Lo cierto es que no sabemos si Julio Fuentes vive. Nadie puede afirmar con seguridad que ha muerto, porque nadie ha podido identificar los cuatro cadáveres que yacen en la carretera entre Jalalabad y Kabul.

Mientras exista un pequeño resquicio de esperanza anoche el nuevo gobernador de Jalalabad especulaba con la hipótesis de un secuestro seguiremos aferrándonos a él, aunque el tiempo corre en nuestra contra. Un convoy de la Cruz Roja intentará hoy acercarse al lugar, donde todavía prosiguen los combates, para averiguar lo sucedido.

Julio Fuentes, María Grazia Cutuli, Harry Burton y Azizulá Haidari sabían que corrían un enorme riesgo al desplazarse en pos de la noticia en un país devastado, sin gobierno ni fronteras definidas, sin más autoridad que la de los señores feudales de la guerra y donde las reglas de la venganza han desplazado a las de la justicia.

Fueron a cumplir su deber de informar, siendo perfectamente conscientes de los peligros de su trabajo. ¡Cómo iba a desconocer los riesgos un reportero como Julio Fuentes que había sobrevivido en un zulo a los bombardeos rusos sobre Grozni, que había escuchado las balas silbar sobre su cabeza en Sarajevo o que había comprobado personalmente a qué extremos puede llegar el salvajismo humano en las atrocidades de la guerra de Liberia!

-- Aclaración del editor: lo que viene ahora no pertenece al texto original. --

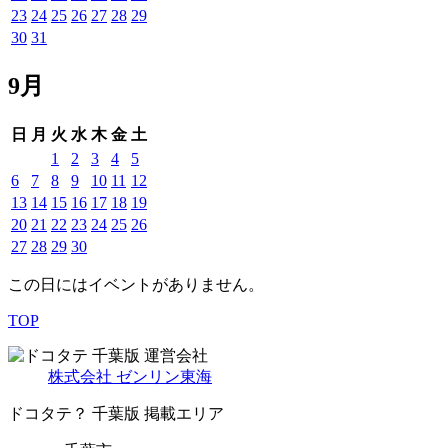
23
24
25
26
27
28
29
30
31
9月
日
月
火
水
木
金
土
1
2
3
4
5
6
7
8
9
10
11
12
13
14
15
16
17
18
19
20
21
22
23
24
25
26
27
28
29
30
この日にはイベントがありません。
TOP
千葉版 運営会社
株式会社 ゼンリン東海
ドコタテ？ 千葉版 掲載エリア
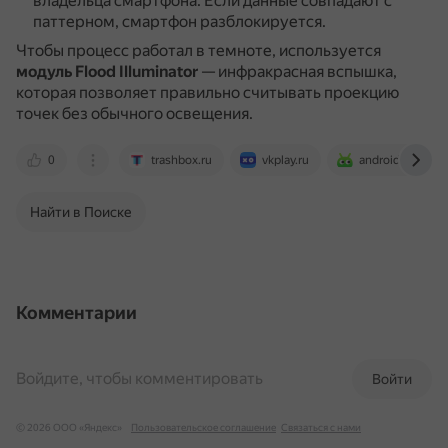
владельца смартфона.
Если данные совпадают с
паттерном, смартфон разблокируется.
Чтобы процесс работал в темноте, используется
модуль Flood Illuminator
— инфракрасная вспышка,
которая позволяет правильно считывать проекцию
точек без обычного освещения.
0
trashbox.ru
vkplay.ru
androidinsider.r
Найти в Поиске
Комментарии
Войдите, чтобы комментировать
Войти
© 2026 ООО «Яндекс»
Пользовательское соглашение
Связаться с нами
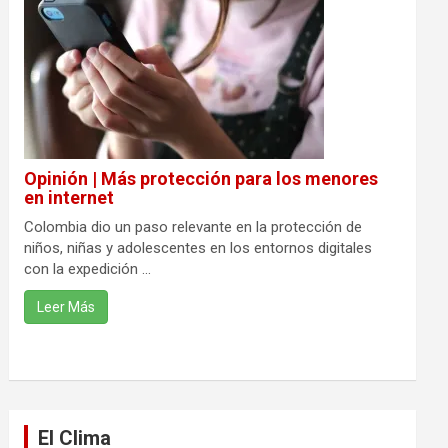
Opinión | Más protección para los menores
en internet
Colombia dio un paso relevante en la protección de
niños, niñas y adolescentes en los entornos digitales
con la expedición ...
Leer Más
El Clima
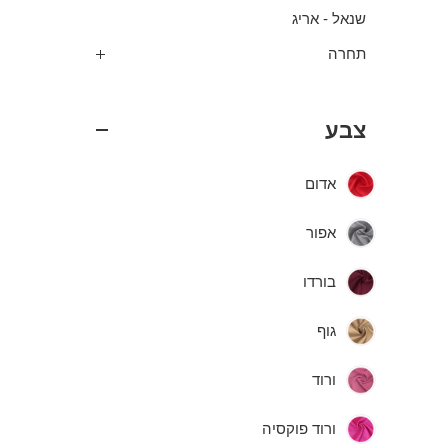
שנאל - אריג
תחרה
צבע
אדום
אפור
בורדו
גוף
ורוד
ורוד פוקסיה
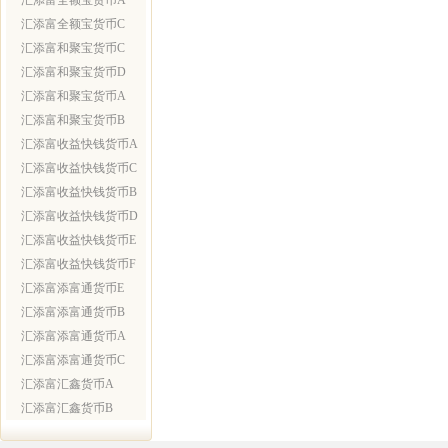
汇添富全额宝货币A
汇添富全额宝货币C
汇添富和聚宝货币C
汇添富和聚宝货币D
汇添富和聚宝货币A
汇添富和聚宝货币B
汇添富收益快钱货币A
汇添富收益快钱货币C
汇添富收益快钱货币B
汇添富收益快钱货币D
汇添富收益快钱货币E
汇添富收益快钱货币F
汇添富添富通货币E
汇添富添富通货币B
汇添富添富通货币A
汇添富添富通货币C
汇添富汇鑫货币A
汇添富汇鑫货币B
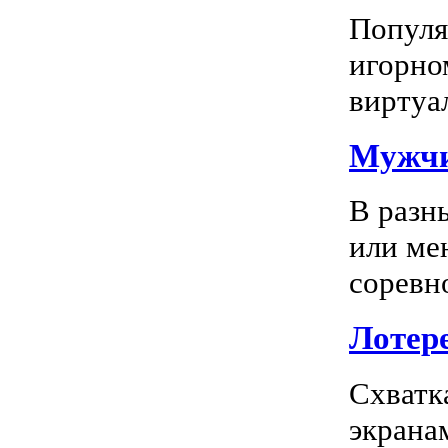
Популяр
игорно
виртуал
Мужчи
В разн
или ме
соревно
Лотере
Схватк
экрана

Julio, como muchos de los compañeros que están cubriendo este conflicto maldito, es ha sido siempre un ejemplo de cumplimiento abnegado con el deber. Sabía que se jugaba la vida, pero creía que, por encima de la gloria, el poder o el dinero, tenía que cumplir con su obligación de contar la miseria y el dolor en recónditos lugares del planeta.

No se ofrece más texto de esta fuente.